■ Exercise goal
Reproduce the source text in each of the following records character for character.

■ Data records
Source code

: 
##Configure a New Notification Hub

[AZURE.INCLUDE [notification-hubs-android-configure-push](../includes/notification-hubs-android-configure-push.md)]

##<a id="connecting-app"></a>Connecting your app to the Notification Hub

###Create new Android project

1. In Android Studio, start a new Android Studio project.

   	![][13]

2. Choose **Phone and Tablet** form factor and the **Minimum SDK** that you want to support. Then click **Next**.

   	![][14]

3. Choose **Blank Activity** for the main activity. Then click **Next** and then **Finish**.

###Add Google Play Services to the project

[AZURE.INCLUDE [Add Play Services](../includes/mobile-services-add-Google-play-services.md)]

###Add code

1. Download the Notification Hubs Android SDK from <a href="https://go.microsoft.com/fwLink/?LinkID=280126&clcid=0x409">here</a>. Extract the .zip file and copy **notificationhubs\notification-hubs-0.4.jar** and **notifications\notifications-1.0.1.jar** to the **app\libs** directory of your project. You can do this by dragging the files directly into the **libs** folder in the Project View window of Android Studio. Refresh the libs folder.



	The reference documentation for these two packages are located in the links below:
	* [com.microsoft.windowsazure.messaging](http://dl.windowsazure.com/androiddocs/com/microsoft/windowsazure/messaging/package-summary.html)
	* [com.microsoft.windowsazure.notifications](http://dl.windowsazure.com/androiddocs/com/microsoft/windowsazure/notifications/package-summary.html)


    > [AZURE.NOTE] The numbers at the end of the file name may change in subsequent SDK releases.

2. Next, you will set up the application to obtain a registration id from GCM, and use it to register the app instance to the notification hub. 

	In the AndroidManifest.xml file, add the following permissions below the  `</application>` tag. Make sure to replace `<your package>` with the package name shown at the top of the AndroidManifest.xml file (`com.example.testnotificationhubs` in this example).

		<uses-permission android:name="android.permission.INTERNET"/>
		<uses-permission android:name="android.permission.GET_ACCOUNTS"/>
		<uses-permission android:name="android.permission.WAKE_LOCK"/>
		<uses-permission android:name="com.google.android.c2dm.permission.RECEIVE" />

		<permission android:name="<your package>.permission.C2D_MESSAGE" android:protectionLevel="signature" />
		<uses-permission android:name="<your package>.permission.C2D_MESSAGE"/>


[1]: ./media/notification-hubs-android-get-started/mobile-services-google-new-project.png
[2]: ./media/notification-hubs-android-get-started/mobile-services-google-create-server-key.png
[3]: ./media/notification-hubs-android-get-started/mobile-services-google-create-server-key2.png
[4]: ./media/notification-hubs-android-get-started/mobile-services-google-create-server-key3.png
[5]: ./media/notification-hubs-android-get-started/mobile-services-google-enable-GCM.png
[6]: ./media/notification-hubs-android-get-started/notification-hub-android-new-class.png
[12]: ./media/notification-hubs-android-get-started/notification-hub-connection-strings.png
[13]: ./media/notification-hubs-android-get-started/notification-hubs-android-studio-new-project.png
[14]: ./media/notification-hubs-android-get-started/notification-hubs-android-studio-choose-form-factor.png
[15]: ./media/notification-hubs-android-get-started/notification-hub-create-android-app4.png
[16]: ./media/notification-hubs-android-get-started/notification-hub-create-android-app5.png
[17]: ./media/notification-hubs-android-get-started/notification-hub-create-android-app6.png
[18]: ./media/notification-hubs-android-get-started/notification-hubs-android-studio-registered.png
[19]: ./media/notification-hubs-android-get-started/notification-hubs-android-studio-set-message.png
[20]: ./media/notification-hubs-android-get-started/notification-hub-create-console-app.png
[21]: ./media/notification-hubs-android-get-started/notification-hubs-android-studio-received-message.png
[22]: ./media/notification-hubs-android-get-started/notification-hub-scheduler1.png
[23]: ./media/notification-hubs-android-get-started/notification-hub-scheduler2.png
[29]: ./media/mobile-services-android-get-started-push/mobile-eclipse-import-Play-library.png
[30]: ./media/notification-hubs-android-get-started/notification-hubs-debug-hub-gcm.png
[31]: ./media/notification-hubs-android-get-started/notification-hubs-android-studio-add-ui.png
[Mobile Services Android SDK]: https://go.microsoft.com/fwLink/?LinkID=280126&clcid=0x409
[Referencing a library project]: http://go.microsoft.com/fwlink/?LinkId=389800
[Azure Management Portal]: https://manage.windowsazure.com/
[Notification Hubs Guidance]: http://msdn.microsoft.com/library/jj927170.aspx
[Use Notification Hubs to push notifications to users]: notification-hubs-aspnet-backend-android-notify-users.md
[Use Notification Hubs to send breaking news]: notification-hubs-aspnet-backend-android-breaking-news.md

■ Written solution
Source code

: 
##Configure a New Notification Hub

[AZURE.INCLUDE [notification-hubs-android-configure-push](../includes/notification-hubs-android-configure-push.md)]

##<a id="connecting-app"></a>Connecting your app to the Notification Hub

###Create new Android project

1. In Android Studio, start a new Android Studio project.

   	![][13]

2. Choose **Phone and Tablet** form factor and the **Minimum SDK** that you want to support. Then click **Next**.

   	![][14]

3. Choose **Blank Activity** for the main activity. Then click **Next** and then **Finish**.

###Add Google Play Services to the project

[AZURE.INCLUDE [Add Play Services](../includes/mobile-services-add-Google-play-services.md)]

###Add code

1. Download the Notification Hubs Android SDK from <a href="https://go.microsoft.com/fwLink/?LinkID=280126&clcid=0x409">here</a>. Extract the .zip file and copy **notificationhubs\notification-hubs-0.4.jar** and **notifications\notifications-1.0.1.jar** to the **app\libs** directory of your project. You can do this by dragging the files directly into the **libs** folder in the Project View window of Android Studio. Refresh the libs folder.



	The reference documentation for these two packages are located in the links below:
	* [com.microsoft.windowsazure.messaging](http://dl.windowsazure.com/androiddocs/com/microsoft/windowsazure/messaging/package-summary.html)
	* [com.microsoft.windowsazure.notifications](http://dl.windowsazure.com/androiddocs/com/microsoft/windowsazure/notifications/package-summary.html)


    > [AZURE.NOTE] The numbers at the end of the file name may change in subsequent SDK releases.

2. Next, you will set up the application to obtain a registration id from GCM, and use it to register the app instance to the notification hub. 

	In the AndroidManifest.xml file, add the following permissions below the  `</application>` tag. Make sure to replace `<your package>` with the package name shown at the top of the AndroidManifest.xml file (`com.example.testnotificationhubs` in this example).

		<uses-permission android:name="android.permission.INTERNET"/>
		<uses-permission android:name="android.permission.GET_ACCOUNTS"/>
		<uses-permission android:name="android.permission.WAKE_LOCK"/>
		<uses-permission android:name="com.google.android.c2dm.permission.RECEIVE" />

		<permission android:name="<your package>.permission.C2D_MESSAGE" android:protectionLevel="signature" />
		<uses-permission android:name="<your package>.permission.C2D_MESSAGE"/>


[1]: ./media/notification-hubs-android-get-started/mobile-services-google-new-project.png
[2]: ./media/notification-hubs-android-get-started/mobile-services-google-create-server-key.png
[3]: ./media/notification-hubs-android-get-started/mobile-services-google-create-server-key2.png
[4]: ./media/notification-hubs-android-get-started/mobile-services-google-create-server-key3.png
[5]: ./media/notification-hubs-android-get-started/mobile-services-google-enable-GCM.png
[6]: ./media/notification-hubs-android-get-started/notification-hub-android-new-class.png
[12]: ./media/notification-hubs-android-get-started/notification-hub-connection-strings.png
[13]: ./media/notification-hubs-android-get-started/notification-hubs-android-studio-new-project.png
[14]: ./media/notification-hubs-android-get-started/notification-hubs-android-studio-choose-form-factor.png
[15]: ./media/notification-hubs-android-get-started/notification-hub-create-android-app4.png
[16]: ./media/notification-hubs-android-get-started/notification-hub-create-android-app5.png
[17]: ./media/notification-hubs-android-get-started/notification-hub-create-android-app6.png
[18]: ./media/notification-hubs-android-get-started/notification-hubs-android-studio-registered.png
[19]: ./media/notification-hubs-android-get-started/notification-hubs-android-studio-set-message.png
[20]: ./media/notification-hubs-android-get-started/notification-hub-create-console-app.png
[21]: ./media/notification-hubs-android-get-started/notification-hubs-android-studio-received-message.png
[22]: ./media/notification-hubs-android-get-started/notification-hub-scheduler1.png
[23]: ./media/notification-hubs-android-get-started/notification-hub-scheduler2.png
[29]: ./media/mobile-services-android-get-started-push/mobile-eclipse-import-Play-library.png
[30]: ./media/notification-hubs-android-get-started/notification-hubs-debug-hub-gcm.png
[31]: ./media/notification-hubs-android-get-started/notification-hubs-android-studio-add-ui.png
[Mobile Services Android SDK]: https://go.microsoft.com/fwLink/?LinkID=280126&clcid=0x409
[Referencing a library project]: http://go.microsoft.com/fwlink/?LinkId=389800
[Azure Management Portal]: https://manage.windowsazure.com/
[Notification Hubs Guidance]: http://msdn.microsoft.com/library/jj927170.aspx
[Use Notification Hubs to push notifications to users]: notification-hubs-aspnet-backend-android-notify-users.md
[Use Notification Hubs to send breaking news]: notification-hubs-aspnet-backend-android-breaking-news.md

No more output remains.